From earlier swoll, from Middle English swal, swall, swalle (simple past tense), and suoll, suolle, swalle, swol, swole, swolle, iswolle, yswolle (past participle), inflected forms of swellen (to swell), from Old English sweall (simple past tense), from Proto-Germanic *swall, first and third person singular preterite of Proto-Germanic *swellaną (to swell); further origin uncertain.

Pronunciation

Adjective

swole (comparative swoler, superlative swolest)

  1. (chiefly African-American Vernacular, dialectal) Swollen, enlarged.
    • 1929 May, Harry G. Huse, “The One Big Union”, in The Frontier: A Magazine of the Northwest, volume IX, number 4, page 338:
      Well, we git him into the cook-car between us, and git him stretched out on the table and some water on him. He's kind of a sorry sight what with the black eye and swole lip he got earlier in the evenin' and now a lump on his head the size of a hen's egg where the potato masher's hit him.
    • 1950, Robert Penn Warren, World Enough and Time: A Romantic Novel, New York, N.Y.: Random House, page 370:
      Hell fahr, I bet my head is so swole with law I oughta be jedge and make them lawyers yore-honor me all day long, till cows drop coon-hounds stid of calves and bulls grow tits.
::::
**Work request A:** Extract the passage of the swole entry starting at "swole (comparative swoler, superlative" and ending at "bulls grow tits.", word for word.
**Work request B:**
Answer these questions from the swole entry:
(i) What Old English simple past form does the entry give as a source of the word?
(ii) What are the comparative and superlative forms of the adjective?
(iii) In the 1929 quotation, how big is the lump on the man's head?
**Work request C:** Give what comes next in the swole entry, picking up right after its last quotation.
Nothing in the material that comes after this entry is needed.

**Data:**
::::
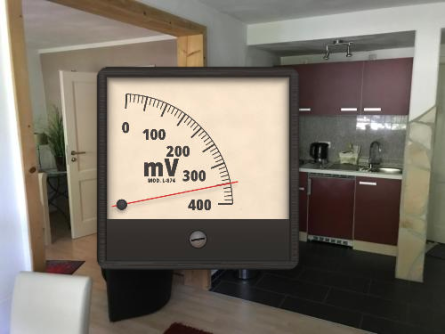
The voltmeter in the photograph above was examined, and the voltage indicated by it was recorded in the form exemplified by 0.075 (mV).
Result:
::::
**Answer area A:**
swole (comparative swoler, superlative swolest)

  1. (chiefly African-American Vernacular, dialectal) Swollen, enlarged.
    • 1929 May, Harry G. Huse, “The One Big Union”, in The Frontier: A Magazine of the Northwest, volume IX, number 4, page 338:
      Well, we git him into the cook-car between us, and git him stretched out on the table and some water on him. He's kind of a sorry sight what with the black eye and swole lip he got earlier in the evenin' and now a lump on his head the size of a hen's egg where the potato masher's hit him.
    • 1950, Robert Penn Warren, World Enough and Time: A Romantic Novel, New York, N.Y.: Random House, page 370:
      Hell fahr, I bet my head is so swole with law I oughta be jedge and make them lawyers yore-honor me all day long, till cows drop coon-hounds stid of calves and bulls grow tits.

**Answer area B:**
(i) sweall
(ii) swoler and swolest
(iii) The size of a hen's egg.

**Answer area C:**
    • 1975, Oakley Hall, The Adelita, Garden City, N.Y.: Doubleday & Company, Inc., →ISBN, page 56:
      Anyone they missed could get away over the fence while they was reloading. Neither one of them would quit though their trigger fingers got so swole they couldn't get them out of the guard.
    • 1989, Bronwyn Williams, Dandelion, Toronto, O.N. : Harlequin Books, →ISBN, page 244:
      "Brownie expects me. She'll get swole if I don't milk her first thing."
    • 2006, Daniel Woodrell, Winter's Bone: A Novel, New York, N.Y., Boston, M.A.: Little, Brown and Company, →ISBN, page 151:
      Sonny asked, "Will you see good again out of that swole eye?"
    • 2006, Noire , Thug-A-Licious: An Urban Erotic Tale, New York, N.Y.: One World, Ballantine Books, →ISBN, page 130:
      Ruthless Rap hooked me up with a local studio so I could still record for them, but they were grimy when it came to paying on time so I had started stealing again almost as soon as I hit the campus. How else was I gonna keep my pockets swole?
    1. (slang) Of a person: having large, well-developed muscles; muscular.
      Synonyms: brawny, buff; see also Thesaurus:strapping
      I ain't swole enough, brah. I gotta work out in the gym more.
      • 2005, Kalisha Buckhanon, “February 11, 1990”, in Upstate, New York, N.Y.: St. Martin’s Press, →ISBN:
        I will find something to slit my throat or hang some sheets from the ceiling or make one of these big, swole niggaz in here so mad at me that they break my neck.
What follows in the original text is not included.